Minute thirteen, and this is it. Guerrero went for a clothesline and missed, so now Mysterio is going to go for his finish, the springboard hurricanrana, which Guerrero counters into a backbreaker. Mysterio avoids a frog splash—neither man’s usual finish will be enough to win the match—and Guerrero rolls through. Here it is. They’re both on the ropes in the corner, Rey on the turnbuckle and Eddie on the middle rope, trading punches. Guerrero gains the advantage, goes for a splash mountain off the second ropes, but Rey is able to reverse it into his rana, hook the leg, and win. The YouTube version of the match cuts off here, but you can hear the elation, feel the release. The bell rings and everybody knows that they’ve seen an absolute classic, that they’ve seen two men break boundaries that they didn’t know wrestling had until they were broken. It’s a perfect match. It is beyond stars and, despite the number of them I’ve put into this space, beyond words.

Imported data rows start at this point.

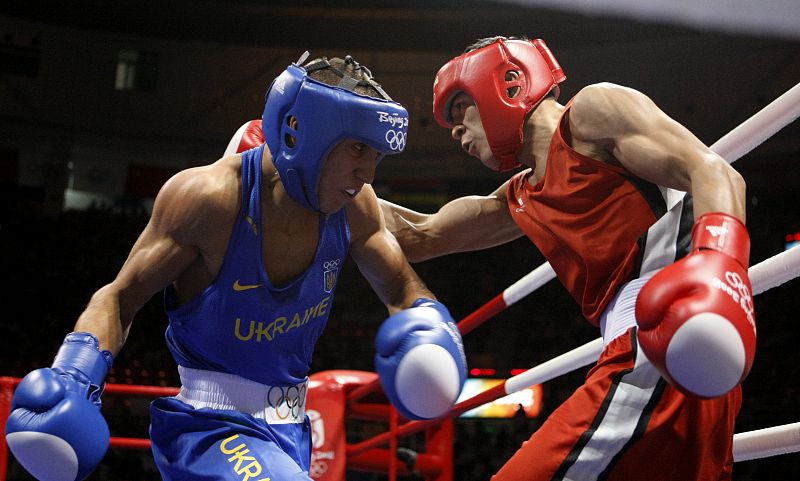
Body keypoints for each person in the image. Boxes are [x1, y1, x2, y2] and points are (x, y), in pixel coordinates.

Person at [5, 52, 467, 481]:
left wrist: (426, 324)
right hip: (207, 426)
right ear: (302, 133)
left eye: (377, 157)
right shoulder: (208, 199)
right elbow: (122, 296)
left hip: (291, 430)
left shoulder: (355, 207)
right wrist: (75, 373)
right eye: (358, 152)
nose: (368, 175)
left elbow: (401, 287)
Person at [379, 37, 757, 480]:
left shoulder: (591, 114)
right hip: (656, 360)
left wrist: (719, 267)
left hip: (664, 342)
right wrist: (321, 174)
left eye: (460, 107)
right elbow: (419, 235)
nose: (455, 129)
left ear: (509, 83)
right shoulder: (519, 196)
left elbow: (714, 171)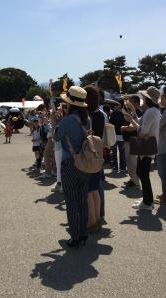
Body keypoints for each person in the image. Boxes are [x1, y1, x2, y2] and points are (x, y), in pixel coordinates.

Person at [53, 86, 90, 248]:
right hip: (85, 163)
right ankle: (83, 233)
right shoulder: (86, 119)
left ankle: (75, 236)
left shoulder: (67, 120)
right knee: (82, 200)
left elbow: (56, 137)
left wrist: (56, 123)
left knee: (71, 202)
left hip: (70, 163)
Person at [125, 87, 161, 211]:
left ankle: (147, 202)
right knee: (142, 173)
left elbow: (142, 131)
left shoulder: (151, 111)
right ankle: (147, 199)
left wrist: (132, 120)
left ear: (148, 98)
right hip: (150, 145)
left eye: (144, 97)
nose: (143, 99)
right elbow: (140, 124)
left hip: (147, 146)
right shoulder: (154, 111)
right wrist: (133, 112)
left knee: (143, 173)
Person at [84, 86, 105, 233]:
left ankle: (91, 220)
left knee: (89, 189)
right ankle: (99, 215)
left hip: (87, 153)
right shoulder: (101, 114)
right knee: (97, 186)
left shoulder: (87, 116)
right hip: (99, 151)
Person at [121, 95, 141, 188]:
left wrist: (124, 128)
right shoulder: (130, 112)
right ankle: (132, 179)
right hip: (128, 140)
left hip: (133, 141)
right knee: (129, 162)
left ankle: (136, 182)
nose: (129, 104)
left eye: (132, 102)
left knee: (133, 163)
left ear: (137, 103)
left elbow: (134, 127)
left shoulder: (138, 113)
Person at [109, 99, 128, 172]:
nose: (115, 106)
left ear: (120, 105)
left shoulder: (115, 113)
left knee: (116, 152)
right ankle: (121, 167)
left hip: (117, 134)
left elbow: (110, 124)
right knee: (120, 152)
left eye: (117, 104)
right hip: (120, 134)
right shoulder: (124, 113)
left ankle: (117, 167)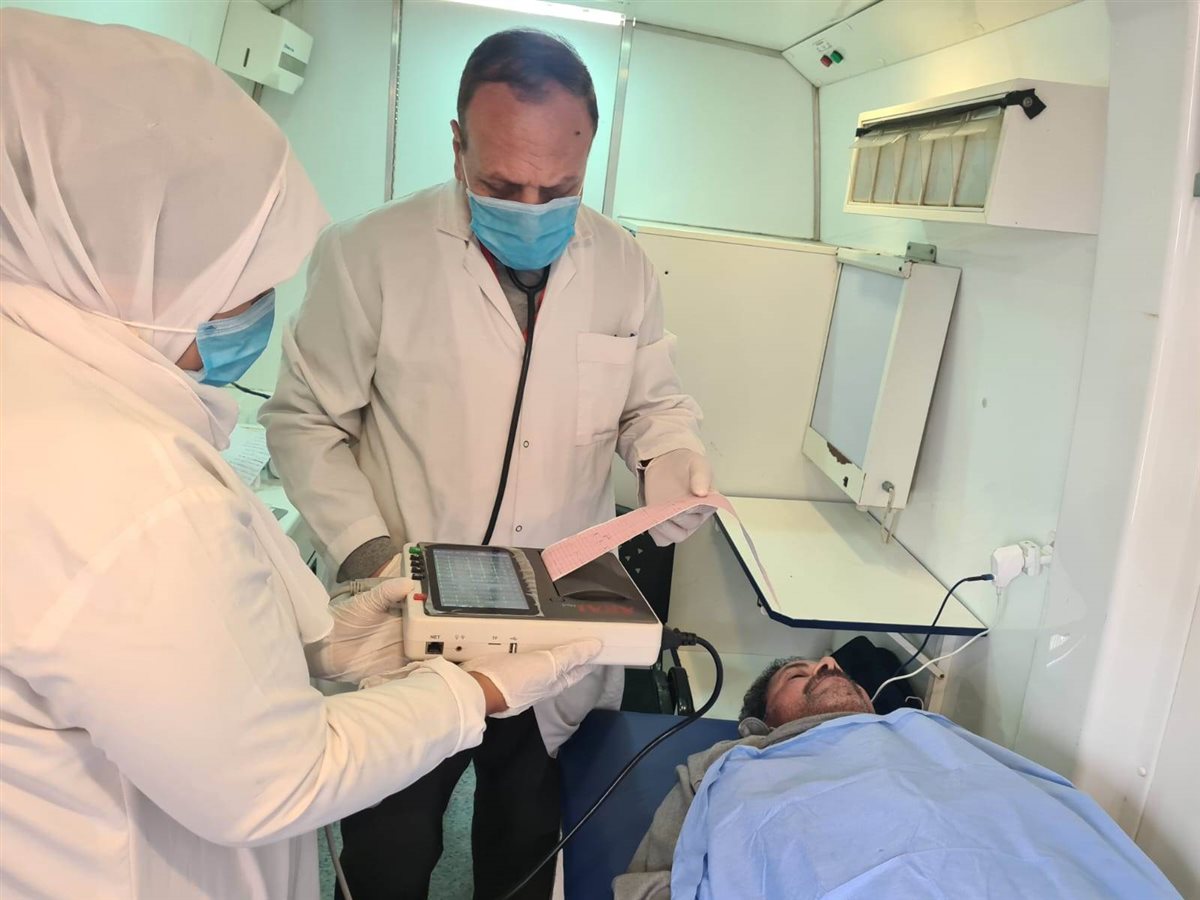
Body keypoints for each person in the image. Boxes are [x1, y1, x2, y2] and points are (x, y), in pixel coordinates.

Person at [0, 11, 600, 899]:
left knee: (523, 838)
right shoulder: (129, 485)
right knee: (391, 850)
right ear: (124, 259)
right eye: (239, 277)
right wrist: (470, 688)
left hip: (511, 602)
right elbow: (274, 775)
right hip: (136, 861)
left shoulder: (63, 396)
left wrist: (324, 639)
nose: (255, 307)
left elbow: (179, 637)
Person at [260, 28, 712, 899]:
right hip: (410, 619)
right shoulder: (370, 255)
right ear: (457, 144)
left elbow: (652, 403)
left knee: (526, 847)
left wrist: (671, 456)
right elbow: (305, 422)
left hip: (553, 627)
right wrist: (371, 555)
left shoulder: (623, 265)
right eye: (504, 186)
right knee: (390, 853)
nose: (534, 208)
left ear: (588, 155)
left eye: (561, 188)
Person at [613, 656, 1179, 900]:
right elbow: (652, 883)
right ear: (761, 721)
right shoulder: (732, 765)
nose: (826, 666)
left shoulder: (931, 732)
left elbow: (1043, 806)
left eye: (831, 666)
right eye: (798, 675)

Fourteen minutes. I find myself obsessed with this number on this watch through because it seems impossible for something so great to be so short. Wrestling’s use of time encourages us to think of long matches as the epics of the medium, something given space and time to really tell a story—look at how WWE regards Bret Hart vs. Shawn Michaels as one of the greatest matches of all time, or how Dave Meltzer kept adding stars to Kenny Omega vs. Kazuchika Okada matches the longer they got when the two truly peaked in their G1 match that had a thirty minute time limit. The magic of this match is time. They didn’t get much of it, so they threw everything they could into what they had. In reality, both men are physically exhausted—everything they did was snug and done at a breakneck pace, and while I’m not a stopwatch guy, they couldn’t have gone more than a minute overall in rest holds. But in the realm of fiction, which is where wrestling thrives, Mysterio’s pin feels like happenstance, like an underdog snatching victory out of the jaws of defeat. It’s not hard to imagine Guerrero kicking out, the match continuing. I wouldn’t feel the same way about it, I think the match would have been lessened if allowed more time, but that’s the magic here. Working with the fictional constraint of the time limit, working against the real constraint of actual time on the clock, it’s possible and impossible for Eddie Guerrero and Rey Mysterio Jr. to fight forever. That’s why, when the bell rings for Mysterio’s victory, you start the match over again. There’s no way you caught everything that happened in those fourteen minutes, even if you did.